Systematic listing and the product rule

OCR sets at least one counting question per Foundation series. The marks come from showing a systematic approach (not just guessing combinations).

Systematic listing

To list outcomes systematically, fix one variable at a time and vary the others.

Example: How many 2-digit numbers can be made using digits 1, 2, 3 without repetition?

• Tens = 1: units 2, 3 → 12, 13.
• Tens = 2: units 1, 3 → 21, 23.
• Tens = 3: units 1, 2 → 31, 32.
• Total: 6.

The approach: fix the tens, list each possible units. Repeat.

The product rule (multiplication principle)

If choice A has m options and choice B has n options (independent), the total combined choices = m × n.

Example: a sandwich shop has 4 breads × 3 fillings × 2 cheeses = 24 sandwich combinations.

For ordered selections without repetition (permutations):

• 1st pick: n options.
• 2nd pick: n − 1 options.
• 3rd pick: n − 2 options.
• Total = n(n−1)(n−2)…

Example: how many 3-letter codes from A, B, C, D without repetition?

• 4 × 3 × 2 = 24.

With repetition vs without

• WITH repetition: each slot has full choice. E.g. 4-digit PIN with digits 0–9 = 10⁴ = 10 000.
• WITHOUT repetition: each slot has one fewer option than the last.

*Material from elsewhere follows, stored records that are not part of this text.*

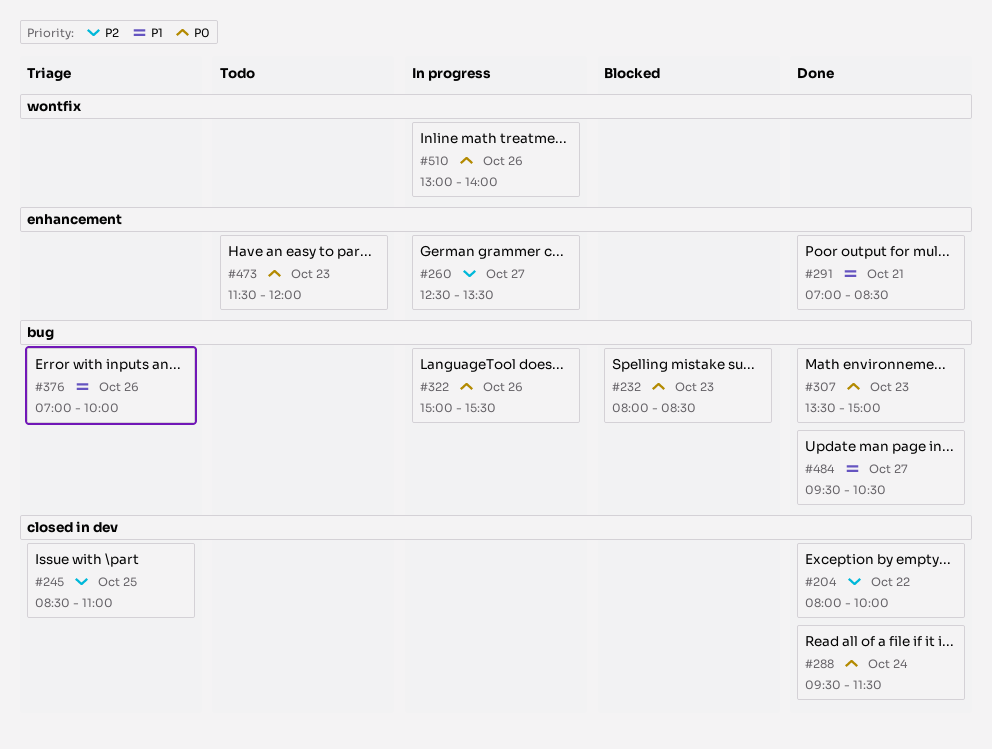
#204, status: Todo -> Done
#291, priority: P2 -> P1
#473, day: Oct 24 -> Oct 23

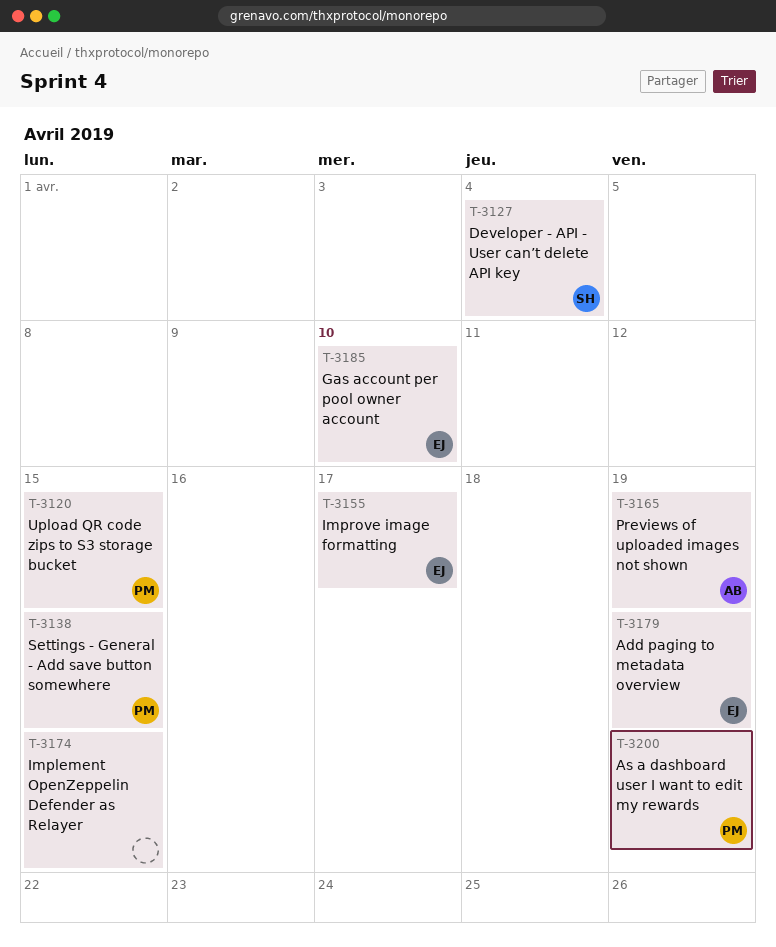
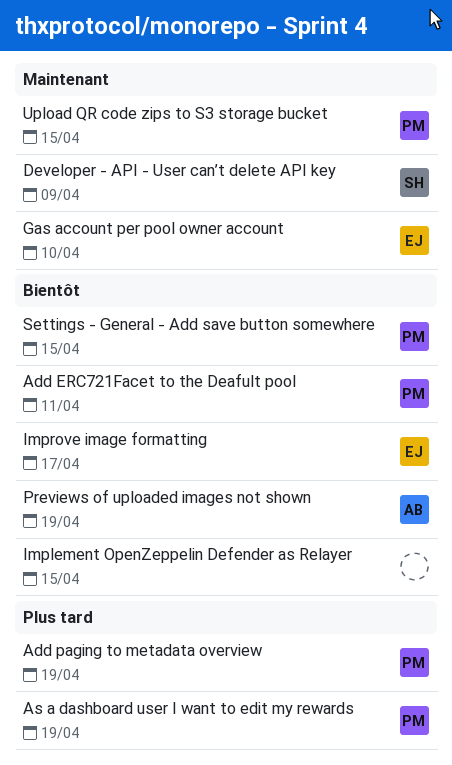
Add ERC721Facet to the Deafult pool: none -> present
Add paging to metadata overview, owner: EJ -> PM
Developer - API - User can’t delete API key, due: Apr 4 -> Apr 9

Combinations vs permutations

• Permutation: order matters (codes, queues).
• Combination: order doesn't matter (committees, hands of cards).

GCSE rarely requires the formal nCr formula but expects students to know to divide by repetitions when order doesn't matter.

Example: How many ways to choose 2 students from 4 to form a (non-ordered) committee?

• Permutations: 4 × 3 = 12.
• But pairs AB and BA are the same → divide by 2.
• Combinations: 12/2 = 6.

OCR mark scheme conventions

• M1 for stating the product rule explicitly (or systematic listing).
• A1 for the correct count.
• "List all possibilities" → expects systematic approach, not random.